The most comprehensive introduction to early American fiction remains Davidson’s Revolution and the Word (1986; expanded 2004). Students interested in following the critical debates about early American fiction should familiarize themselves with the debates over the extent to which sentimental fiction serves as an allegory about politics. Jane Tompkins in Sensational Designs (1985) was among the first proponents of an interpretation of sentimental fiction as politically engaged. Shirley Samuels in Romances of the Republic (1996) argued that early American fiction was indeed interested in political formations, but that the emphasis was on the shaping of families as a unit of civil society rather than on individuals.

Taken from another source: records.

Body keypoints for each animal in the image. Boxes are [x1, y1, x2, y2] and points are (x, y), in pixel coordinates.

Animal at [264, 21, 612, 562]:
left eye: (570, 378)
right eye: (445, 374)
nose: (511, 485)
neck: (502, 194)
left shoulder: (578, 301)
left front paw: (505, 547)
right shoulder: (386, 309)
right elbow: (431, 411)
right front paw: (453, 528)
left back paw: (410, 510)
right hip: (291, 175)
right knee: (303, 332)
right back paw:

Readers interested in the political dimensions of the novel of seduction will want to see at least the early chapters of Elizabeth Barnes’s States of Sympathy: Seduction and Democracy in the American Novel (1997). For an opposing view, see Stephen Shapiro’s The Culture and Commerce of the Early American Novel (2008).

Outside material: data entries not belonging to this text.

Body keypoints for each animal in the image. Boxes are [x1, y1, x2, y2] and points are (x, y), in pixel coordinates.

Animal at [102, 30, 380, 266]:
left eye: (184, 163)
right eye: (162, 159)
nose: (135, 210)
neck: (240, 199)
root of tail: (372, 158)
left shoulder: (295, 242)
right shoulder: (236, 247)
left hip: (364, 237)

Students interested in the financial matters dealt with in early fiction will want to consult Joseph Fichtelberg’s Critical Fictions: Sentiment and the American Market (2003), Jennifer Baker’s cross-genre study Securing the Commonwealth: Debt, Speculation, and Writing in the Making of Early America (2005), as well as Karen Weyler’s Intricate Relations: Sexual and Economic Desire in American Fiction (2004). Baker provides a longer historical view to contextualize financial matters as they appear in literature, while Weyler offers more readings of individual novels from the early Republican period.

Topics for Discussion and Research

  1. The eighteenth-century debates about fiction pitted a view of literature as educational against a view of literature as primarily entertaining. Even when writers explicitly state that their purpose is education (maybe especially in that case), readers might reasonably disagree. How do individual novels work to educate readers? Do the novels ever work at cross-purposes, claiming to teach one lesson but really suggesting another? Readers might also wish to consider in what ways the novels are entertaining and make their own analysis of the role of entertainment versus education in these novels.
  2. How do sentimental novels relate to real social values regarding sexuality during the era? Good background will be found in the collection of essays Sex and Sexuality in Early America (1998), edited by Merril Smith, and also Richard Godbeer’s Sexual Revolution in Early America (2002).
  3. Some critics, including Davidson in Revolution and the Word, have demonstrated the link between novels and women’s education. In many of these novels, discussions of women’s education feature in the novels themselves. Students might wish to compare visions of education and women’s reading (good novels to consider would be Sansay’s Laura, Foster’s Coquette and especially The Boarding School, and Charles Brockden Brown’s Clara Howard).
  4. Debates about the gender politics of these novels are long-standing. Whether written by a man or a woman, does a given novel appear to suggest that women’s options in life were inappropriately limited? The Coquette, with its central character who uses the language of independence that recalls the Declaration of Independence, has been a central text in the debate, but these questions can profitably be pursued in any sentimental novel.
  5. As noted above, much recent criticism of the sentimental novel has dealt with the relationship between sentiment and economics. For background on economic thought in the era, students might wish to consult A Union of Interests: Political and Economic Thought in Revolutionary America, edited by Cathy D. Matson and Peter S. Onuf (1990).